Australia made their intentions clear from the start, running at Scotland through phase after phase and recycling with frightening rapidity. They opened the scoring within ten minutes through an Adam Ashley-Cooper try after Tevita Kuridrani had done the damage by bouncing off a couple of would-be tacklers before slipping the ball to the right winger.
Laidlaw opened Scotland’s account with the first of five penalties, and then Peter Horne exploited some slackness in the Wallabies’ defence by darting through a ruck to touch down.

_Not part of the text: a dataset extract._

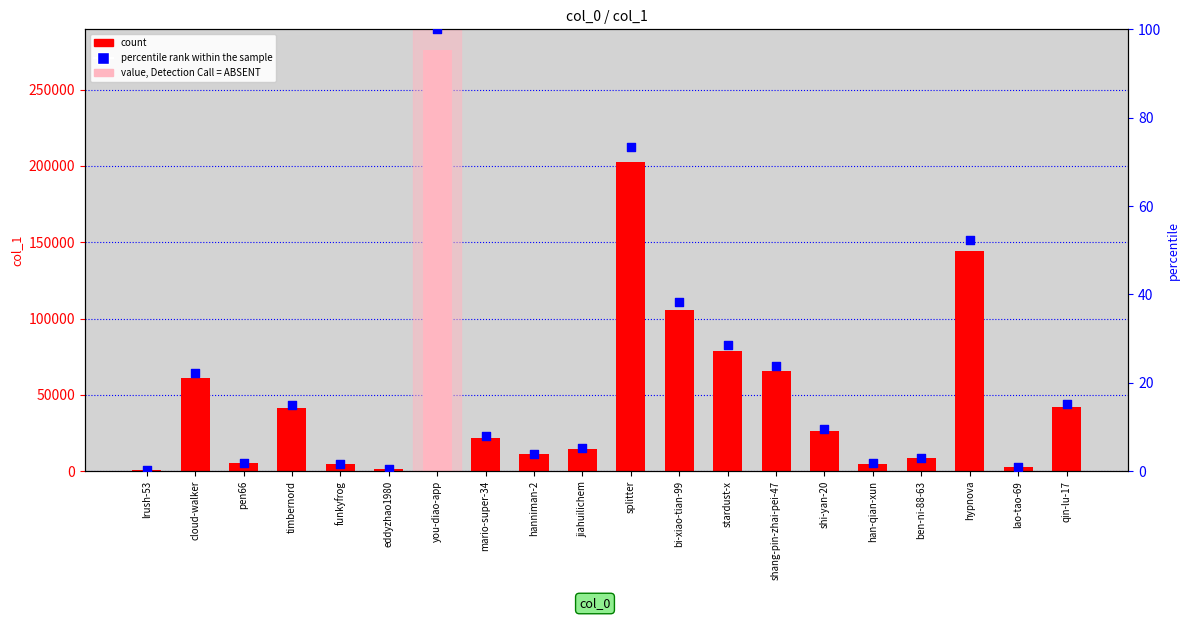

What is the total value across all series at lao-tao-69?

2597.9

The captain’s conversion made it 10-5 to the Scots, then when the Australians collapsed a scrum on their own ten-metre line two minutes later, Laidlaw fired home another penalty.

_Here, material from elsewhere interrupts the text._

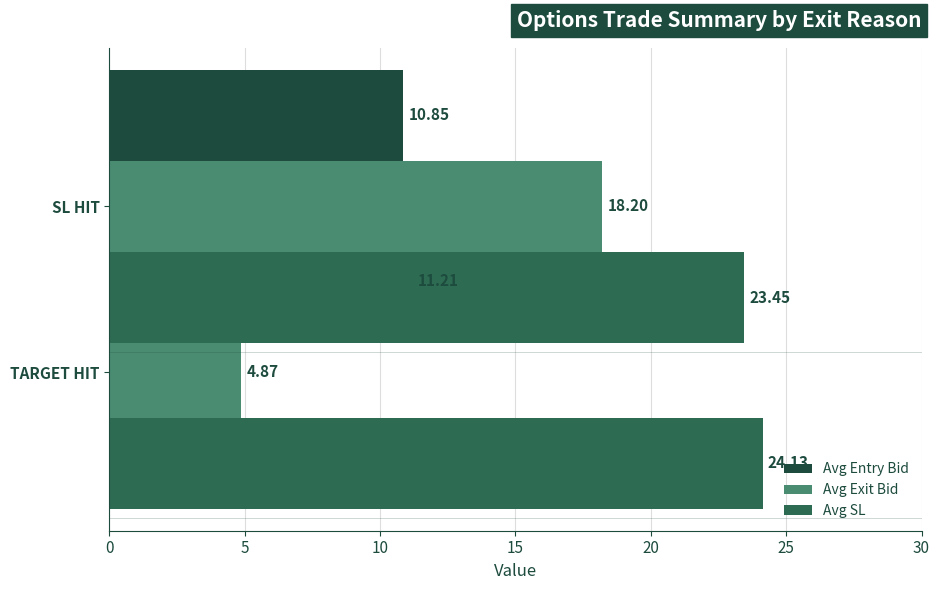

Is the value of Avg Exit Bid at 0 greater than the value of Avg Entry Bid at 0?

No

The Australians hit back after half an hour, going close to the Scotland line and sucking bodies in to create an overlap on the left for Drew Mitchell to score their second try. The conversion was missed, then Laidlaw knocked over his third penalty.

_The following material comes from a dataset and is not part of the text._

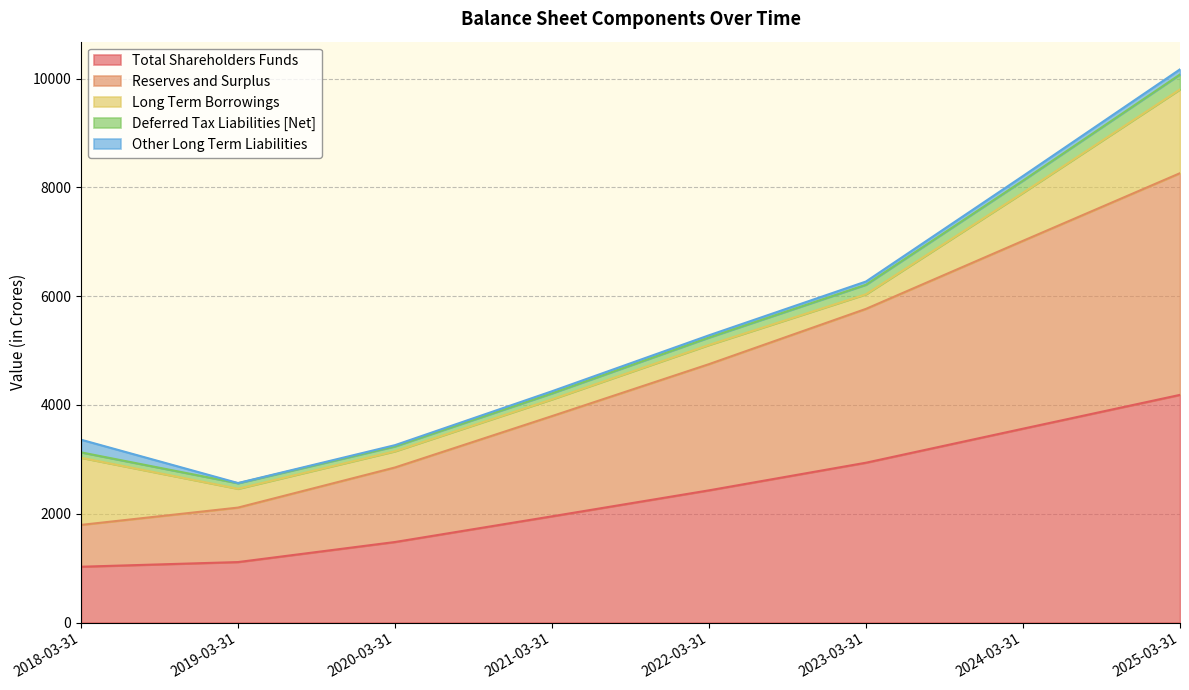

At which label is Total Shareholders Funds closest to 2605?

2022-03-31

Two minutes from half-time the Wallabies kicked a penalty in the Scots 22 to touch. Their lineout drive was held up momentarily, but Michael Hooper took it on and plunged over the line. Foley’s failed conversion attempt was the last kick of the half, meaning the score at the break was 16-15 to Scotland.
Two minutes into the second half, Sean Maitland was debatably yellow-carded for a deliberate knock-on on the edge of his own 22, and Australia needed just a minute to take advantage - and regain the lead. They kicked the penalty to touch, drove infield towards the Scottish posts, and then went left, where Mitchell was ideally placed to score his second try of the afternoon. Foley’s conversion was good this time, to put his team 22-16 ahead.
Laidlaw narrowed the gap with his fourth penalty minutes later. Australia went straight back on to the attack and thought they had their fifth try when Ashley-Cooper touched down in the right corner, but the score was chalked off for an earlier knock-on.
Maitland returned just before Foley scored with a penalty from the ten-metre line to restore his team’s six-point lead. Scotland needed to respond with the next score - and they got it just before the hour when Russell charged down a Foley kick and popped up a pass from the deck for Seymour to go over in the left corner. Laidlaw’s conversion was wide of the mark, so Australia were still in the lead at 25-24.
With quarter of an hour to go, Kuridrani stretched it back out to six points with his team’s fifth try after Scotland had lost a lineout. Foley’s conversion made it eight. A fifth Laidlaw penalty with 11 minutes to go made it 32-27 and meant the game was a single-score contest again.
With seven minutes left, after a heavy drizzle had begun to descend, Scotland sensationally regained the lead. Bennett intercepted a James Slipper pass to dash in and score under the posts, and Laidlaw added the conversion.
Australia needed to draw on every ounce of their defiant self-belief at that point, and they did, fighting their way upfield until Joubert made that fateful decision. Foley stroked the ball between the sticks, his team had scraped through, and Scotland’s dream of reaching a first semi-final in nearly a quarter of a century had died.
AUSTRALIA: Tries: Ashley-Cooper, Mitchell 2, Hooper, Kuridrani. Cons: Foley 2. Pens: Foley 2.
SCOTLAND: Tries: Horne, Seymour, Bennett. Cons: Laidlaw 2. Pens: Laidlaw 5.
Australia: K Beale; A Ashley-Cooper, T Kuridrani, M Giteau, D Mitchell; B Foley, W Genia (N Phipps 71); S Sio (J Slipper 51), S Moore (T Polota-Nau 62), S Kepu (G Holmes 54), K Douglas, R Simmons (D Mumm 66), S Fardy, M Hooper, B McCalman. Unused substitutes: S McMahon, M Toomua, Q Cooper.
Scotland: S Hogg; S Maitland, M Bennett, P Horne (R Vernon 71), T Seymour (S Lamont 63); F Russell, G Laidlaw; A Dickinson (G Reid 48), R Ford (F Brown 54), W Nel (J Welsh 76), R Gray, J Gray (T Swinson 67), B Cowan (J Strauss 67), J Hardie, D Denton. Unused substitute: H Pyrgos.
Referee: C Joubert (South Africa). Attendance: 77,110.